Un luogo dell'anima in cui fare chiarezza dentro se stessi, ma che può anche assumere il volto di una vertigine profonda di angoscia e sofferenza. Novara conclude il suo percorso di riflessione sui mille aspetti della fragilità umana - tappa di avvicinamento al Convegno di Verona, inserita nel progetto diocesano Passio 2006 - con una serata dedicata a quella che nella società della comunicazione è ancora uno delle forme più preoccupanti di debolezza: la solitudine. E lo fa seguendo tre approcci diversi: quello del pastore - il vescovo di Novara Renato Corti -, quello di chi è impegnato nel sociale - il direttore della Caritas georgiana padre Witold Szulczynski - e quello dello psichiatra, il professor Eugenio Borgna.
«La solitudine più terribile - ha detto Borgna - è quella del dolore, quella che esclude l'orizzonte della speranza. La "notte scura dell'anima" di cui parla san Giovanni della Croce". Una solitudine figlia dello sradicamento, "dall'essere sottratti dalle rete di relazioni che danno un senso, alla vita. È la condizione di chi ha subito un lutto e di chi è costretto in ospedale, fuori dalle dinamiche sociali di tutti i giorni. Ma anche quella del migrante, di colui che ha dovuto lasciare la propria casa, il proprio mondo». Ma c'è anche un altro tipo di solitudine. «È la solitudine che apre al mondo interiore, il rifugio dal chiasso dell'oggi, una ribellione al modello dell'homo faber, della cultura del fare, del correre».

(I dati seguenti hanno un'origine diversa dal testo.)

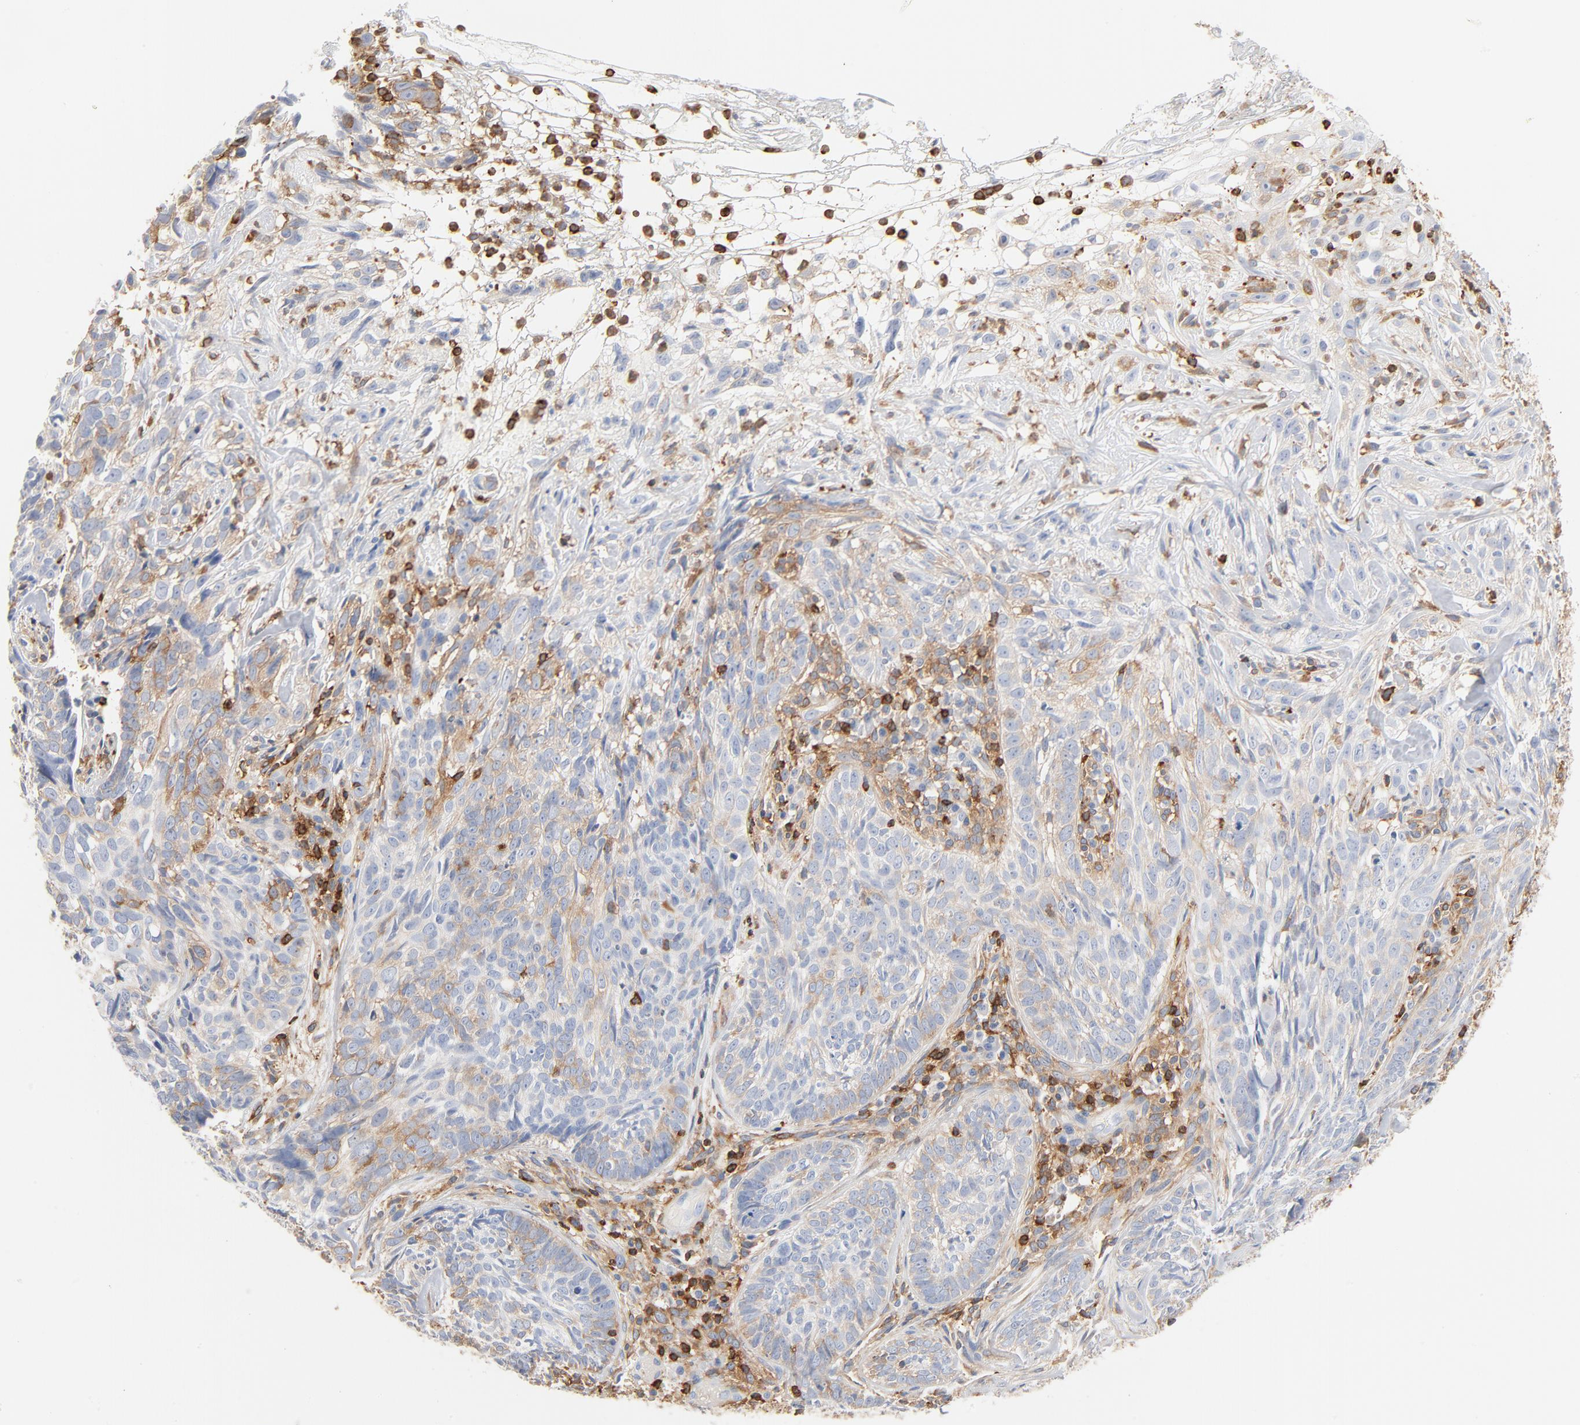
{"staining": {"intensity": "negative", "quantity": "none", "location": "none"}, "tissue": "skin cancer", "cell_type": "Tumor cells", "image_type": "cancer", "snomed": [{"axis": "morphology", "description": "Basal cell carcinoma"}, {"axis": "topography", "description": "Skin"}], "caption": "This is a histopathology image of IHC staining of skin basal cell carcinoma, which shows no positivity in tumor cells.", "gene": "SH3KBP1", "patient": {"sex": "male", "age": 72}}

Una finestra di lucidità che permette di guardare con serenità alla propria vita, che può arrivare anche da un'esperienza choccante. «Non dimenticherò mai - ha raccontato padre Szulczynski - quando fuori dal mio ufficio di Tiblisi ho trovato il cadavere di una donna morta di freddo e di stenti. Chiamai la polizia e dovetti aspettare ore prima di vederla portare via sul camion della nettezza urbana. Quello fu un inverno molto freddo, ma il ghiaccio che mi resta nel cuore è quello della solitudine che dovette provare quella donna negli ultimi giorni della sua vita».
Un'attenzione alla solitudine del prossimo che, per mons. Corti, diventa una responsabilità per la comunità ecclesiale. «Dobbiamo chiederci, la solitudine è un luogo della fragilità che vogliamo disertare? Il Vangelo ci chiede di essere presenti". Presenza cui chiama la stessa esperienza di Cristo. "Gesù visse entrambe le solitudini di cui parla il professor Borgna. Quella della riflessione e quella della disperazione della croce. Ma come dice Agostino nel commento al Salmo 85, condividendo con l'uomo la sua fragilità l'ha riscattata, le ha dato dignità, sino a salvare la fragilità suprema, la morte».